Apparently he thought that I had merely come home on vacation.
“Yes, I’m considering it,” I replied, and right then and there we came to an agreement. He agreed to hire me as soon as a certain elderly staff member retired.
I spent the next month wandering along the city’s deserted beaches, trying to put my not very happy reflections into verse. She had not answered either of my two letters, and pride prevented me from writing a third. I did, however, write to one of my friends at the youth newspaper, making casual reference to the fact that I had gotten a job with a genuine, adult newspaper. I asked him to drop me a line in care of the paper whenever he had a chance. And by the way, I added, if you happen to run into a certain someone, and if the subject should happen to come up, you can tell her about my new job. In closing, I asked him to convey my best regards to everyone in the office, the editor included.
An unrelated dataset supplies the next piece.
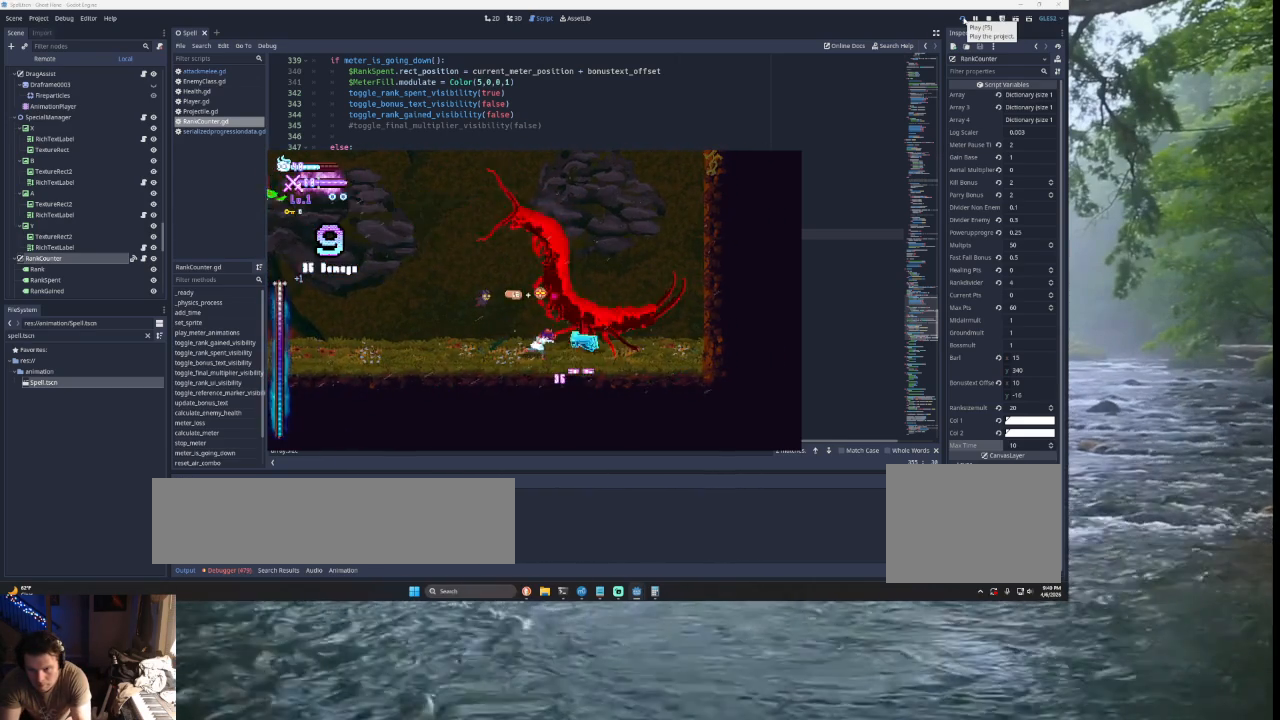
{"buttons": ["SQUARE"], "left_stick": "center", "right_stick": "center", "events": [[33, "SQUARE", "up"], [100, "SQUARE", "down"], [300, "SQUARE", "up"], [433, "SQUARE", "down"]]}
The tone of the letter was, I think, calm and dignified, with perhaps a slight overlay of worldly condescension.
The air of my native land, saturated with the sharp aroma of the sea and with the soft, feminine fragrance of blooming wisteria, gradually soothed and comforted me. Perhaps the iodine dissolved in the sea air has a healing effect on emotional as well as physical wounds. At any rate, for days at a time I lay sunbathing on the beach, which was still deserted except for a few young men who would occasionally stroll past in small groups. These local Don Juans would cast a proprietary eye over the entire beach, studying its terrain like a general scrutinizing the site where momentous battles are soon to take place.